Lab Notes Stamp

We are building WorkSquared, a source-available AI-native workspace to evolve human + computer collaboration. In order to build a truly novel product experience, we are rethinking the technical foundations from the ground up. This Lab Notebook chronicles our explorations.

WS001

Technical Foundations

Jess Martin on April 15, 2025

Work Squared is an AI-native environment “operating system” for businesses and organizations in which people and agents can collaborate.

This document introduces some of the underlying architectural foundations. We’ve found that the underlying layers of software–data storage, networking, execution runtime–constrain the possibilities of the product experience. In order to facilitate a truly new product experience, we need to think carefully about the technical foundations.

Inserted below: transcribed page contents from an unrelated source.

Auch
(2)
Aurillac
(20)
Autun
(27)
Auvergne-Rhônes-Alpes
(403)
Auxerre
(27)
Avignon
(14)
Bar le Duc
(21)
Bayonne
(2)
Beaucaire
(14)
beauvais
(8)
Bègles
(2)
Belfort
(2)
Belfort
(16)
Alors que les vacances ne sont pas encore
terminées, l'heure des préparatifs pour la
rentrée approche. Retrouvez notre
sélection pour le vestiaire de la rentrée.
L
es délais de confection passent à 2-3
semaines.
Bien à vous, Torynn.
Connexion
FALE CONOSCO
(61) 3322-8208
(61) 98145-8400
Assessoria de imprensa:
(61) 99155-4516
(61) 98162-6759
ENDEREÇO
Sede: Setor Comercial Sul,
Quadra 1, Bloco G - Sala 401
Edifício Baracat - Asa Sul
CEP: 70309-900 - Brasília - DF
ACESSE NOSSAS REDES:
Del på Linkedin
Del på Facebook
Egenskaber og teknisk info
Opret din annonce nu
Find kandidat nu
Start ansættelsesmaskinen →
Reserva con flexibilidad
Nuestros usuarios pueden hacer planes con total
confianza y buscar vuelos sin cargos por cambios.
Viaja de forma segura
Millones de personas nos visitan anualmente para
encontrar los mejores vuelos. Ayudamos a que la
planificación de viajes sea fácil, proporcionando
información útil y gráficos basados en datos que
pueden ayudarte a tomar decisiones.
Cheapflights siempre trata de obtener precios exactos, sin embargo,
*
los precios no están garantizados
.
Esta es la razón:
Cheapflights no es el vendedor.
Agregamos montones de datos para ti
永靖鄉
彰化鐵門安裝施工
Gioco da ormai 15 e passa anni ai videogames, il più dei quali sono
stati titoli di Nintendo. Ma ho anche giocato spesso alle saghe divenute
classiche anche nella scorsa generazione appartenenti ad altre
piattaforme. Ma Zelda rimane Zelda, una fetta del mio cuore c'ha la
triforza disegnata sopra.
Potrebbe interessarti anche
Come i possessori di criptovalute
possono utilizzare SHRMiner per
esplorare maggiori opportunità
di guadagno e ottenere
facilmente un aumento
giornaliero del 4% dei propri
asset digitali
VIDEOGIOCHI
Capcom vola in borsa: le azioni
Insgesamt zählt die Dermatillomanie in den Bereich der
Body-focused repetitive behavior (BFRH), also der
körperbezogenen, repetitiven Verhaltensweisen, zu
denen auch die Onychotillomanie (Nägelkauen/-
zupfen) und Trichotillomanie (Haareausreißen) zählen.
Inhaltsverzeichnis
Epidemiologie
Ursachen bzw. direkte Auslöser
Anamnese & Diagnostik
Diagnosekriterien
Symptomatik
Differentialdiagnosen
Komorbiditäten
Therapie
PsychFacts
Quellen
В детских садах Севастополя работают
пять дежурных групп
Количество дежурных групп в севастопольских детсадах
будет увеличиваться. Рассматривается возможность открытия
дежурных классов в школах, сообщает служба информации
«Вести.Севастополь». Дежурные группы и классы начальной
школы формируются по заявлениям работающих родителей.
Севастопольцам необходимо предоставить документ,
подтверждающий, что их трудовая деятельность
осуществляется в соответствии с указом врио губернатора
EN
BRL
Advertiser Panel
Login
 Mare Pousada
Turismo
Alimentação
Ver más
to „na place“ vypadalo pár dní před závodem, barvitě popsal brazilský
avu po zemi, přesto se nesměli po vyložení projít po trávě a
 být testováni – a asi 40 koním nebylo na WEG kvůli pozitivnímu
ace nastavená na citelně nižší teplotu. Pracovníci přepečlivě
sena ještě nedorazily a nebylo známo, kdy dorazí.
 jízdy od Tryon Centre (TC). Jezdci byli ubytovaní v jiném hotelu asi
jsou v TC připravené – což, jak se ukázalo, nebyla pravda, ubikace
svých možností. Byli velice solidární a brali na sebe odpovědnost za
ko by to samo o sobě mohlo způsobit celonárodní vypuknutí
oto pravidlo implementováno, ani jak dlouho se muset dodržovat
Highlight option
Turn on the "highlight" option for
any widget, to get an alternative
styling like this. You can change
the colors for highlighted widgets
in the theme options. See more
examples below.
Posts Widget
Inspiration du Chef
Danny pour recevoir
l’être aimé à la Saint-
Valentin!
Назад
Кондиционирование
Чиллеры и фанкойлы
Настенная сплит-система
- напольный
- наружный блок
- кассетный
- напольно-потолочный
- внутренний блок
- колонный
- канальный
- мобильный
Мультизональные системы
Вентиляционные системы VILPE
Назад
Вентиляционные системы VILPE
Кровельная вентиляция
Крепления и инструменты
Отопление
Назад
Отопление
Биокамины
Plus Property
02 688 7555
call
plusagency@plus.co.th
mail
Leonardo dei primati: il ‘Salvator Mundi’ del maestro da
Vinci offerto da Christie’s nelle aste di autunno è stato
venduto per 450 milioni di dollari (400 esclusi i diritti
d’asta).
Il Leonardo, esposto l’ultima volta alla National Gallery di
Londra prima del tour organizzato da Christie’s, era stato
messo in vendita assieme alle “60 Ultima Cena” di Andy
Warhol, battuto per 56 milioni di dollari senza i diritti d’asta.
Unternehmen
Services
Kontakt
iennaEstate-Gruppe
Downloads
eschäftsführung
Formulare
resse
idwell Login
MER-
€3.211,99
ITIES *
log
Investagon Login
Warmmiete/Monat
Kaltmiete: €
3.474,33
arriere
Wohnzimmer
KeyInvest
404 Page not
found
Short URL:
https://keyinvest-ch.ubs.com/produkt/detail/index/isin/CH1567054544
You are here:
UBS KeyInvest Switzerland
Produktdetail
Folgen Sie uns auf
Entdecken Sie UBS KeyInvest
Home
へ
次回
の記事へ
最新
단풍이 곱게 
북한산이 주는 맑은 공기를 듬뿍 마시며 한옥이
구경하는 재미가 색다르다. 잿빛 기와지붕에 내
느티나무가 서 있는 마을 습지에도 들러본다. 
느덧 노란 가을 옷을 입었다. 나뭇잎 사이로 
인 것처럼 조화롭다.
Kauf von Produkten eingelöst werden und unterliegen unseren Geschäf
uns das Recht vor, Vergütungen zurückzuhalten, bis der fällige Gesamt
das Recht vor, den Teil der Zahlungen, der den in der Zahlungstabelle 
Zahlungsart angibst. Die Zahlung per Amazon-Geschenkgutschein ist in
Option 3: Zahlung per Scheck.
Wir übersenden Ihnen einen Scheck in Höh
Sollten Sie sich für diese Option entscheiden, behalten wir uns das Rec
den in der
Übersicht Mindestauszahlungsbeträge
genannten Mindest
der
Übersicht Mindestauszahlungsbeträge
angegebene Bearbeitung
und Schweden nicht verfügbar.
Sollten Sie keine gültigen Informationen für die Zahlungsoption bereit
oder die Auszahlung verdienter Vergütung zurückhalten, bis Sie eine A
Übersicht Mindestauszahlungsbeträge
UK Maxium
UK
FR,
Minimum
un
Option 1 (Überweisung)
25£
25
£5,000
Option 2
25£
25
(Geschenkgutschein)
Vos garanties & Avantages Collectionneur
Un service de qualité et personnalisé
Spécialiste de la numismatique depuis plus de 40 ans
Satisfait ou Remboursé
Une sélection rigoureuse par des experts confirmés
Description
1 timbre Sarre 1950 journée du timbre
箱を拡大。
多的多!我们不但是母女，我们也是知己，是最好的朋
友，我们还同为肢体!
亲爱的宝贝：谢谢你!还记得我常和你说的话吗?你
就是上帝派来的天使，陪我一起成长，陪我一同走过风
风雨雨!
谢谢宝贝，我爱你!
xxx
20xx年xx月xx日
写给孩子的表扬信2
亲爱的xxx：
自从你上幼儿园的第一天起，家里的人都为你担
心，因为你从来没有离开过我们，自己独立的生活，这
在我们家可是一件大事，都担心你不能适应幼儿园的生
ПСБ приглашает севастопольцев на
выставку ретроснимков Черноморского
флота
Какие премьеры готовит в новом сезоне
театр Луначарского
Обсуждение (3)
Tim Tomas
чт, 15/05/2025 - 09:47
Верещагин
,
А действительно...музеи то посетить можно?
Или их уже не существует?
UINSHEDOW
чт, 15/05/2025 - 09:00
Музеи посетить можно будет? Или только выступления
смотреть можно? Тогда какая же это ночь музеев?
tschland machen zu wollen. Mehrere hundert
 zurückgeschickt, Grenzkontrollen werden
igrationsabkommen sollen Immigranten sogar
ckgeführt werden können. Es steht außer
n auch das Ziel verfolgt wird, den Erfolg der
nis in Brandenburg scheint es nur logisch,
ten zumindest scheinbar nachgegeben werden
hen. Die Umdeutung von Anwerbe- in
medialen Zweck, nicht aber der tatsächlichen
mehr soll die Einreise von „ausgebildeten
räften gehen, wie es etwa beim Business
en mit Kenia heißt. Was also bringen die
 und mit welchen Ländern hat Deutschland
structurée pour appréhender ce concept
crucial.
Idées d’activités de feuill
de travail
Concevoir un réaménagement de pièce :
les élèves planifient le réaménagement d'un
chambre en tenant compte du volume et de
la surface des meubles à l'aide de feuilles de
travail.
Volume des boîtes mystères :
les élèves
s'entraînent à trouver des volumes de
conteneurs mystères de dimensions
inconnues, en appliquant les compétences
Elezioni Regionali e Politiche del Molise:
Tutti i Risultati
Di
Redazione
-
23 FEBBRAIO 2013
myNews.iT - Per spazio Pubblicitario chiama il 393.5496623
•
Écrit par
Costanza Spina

This is a rough sketch that points us in a differentiated direction, not a final answer.

Why?

Current chat with language models is limited in some key ways:

  • Amnesiac Agents - Environment doesn’t accrete with artifacts as work is done. Most “work” remains in the context window, or very primitive artifacts.
  • No direct manipulation - not an even playing field for agent and human.
  • Chats are sync and don’t support have the naturalness and complexity of collaboration with a colleague.
  • Environments aren’t extensible - the domain model and functionality can’t be extended at runtime.

Features

Data Innovations:

  • Event-driven architecture means objects are merely read model projections of the underlying event store
  • Agent tool-use is putting events on the event stream, meaning that agent work is non-blocking: it’s all background jobs
  • Tool-use is always available the the human operator as well, through the same event structure and task-relevant UIs (direct manipulation
  • Tools are all MCP-compatible tools
    • Needs experimentation

UI Principles:

  • Divide the world into nouns and verbs
    • Nouns: objects or artifacts (read model projections of the event stream)
    • Verbs: tools or actions (events on the event stream)
  • Center column for direct interaction with and manipulation
    • Center column is a “stack”, supporting interaction with many diverse data types
      • Stacks open up a lot of UI innovation surface area!
  • Right column for chat, with contextual control (a la Cursor)

Autopoesis

  • LLMs can generate their own tools using a tool-building tool: an MCP tool that can create additional MCP tools
  • LLMs can customize their own read models and regenerate from the event stream
  • LLMs can generate their own UI to dispatch events and views for the read models

Multiplayer

  • Agent + single human is already a multi-player environment, but no reason you couldn’t add another human or AI to the chat / environment (multiplayer is hard in today’s LLM world)

Challenges

  • Context window management - how to bring the right things into the context window
  • Too general! Can do everything, but can it do anything?
  • Mismatch with current post-training for agent-centric models - most agents are trained around the model of using a tool and waiting until it completes (sync) and this is inherently (async),
  • What’s the model of an agent in this world? Is it one or many?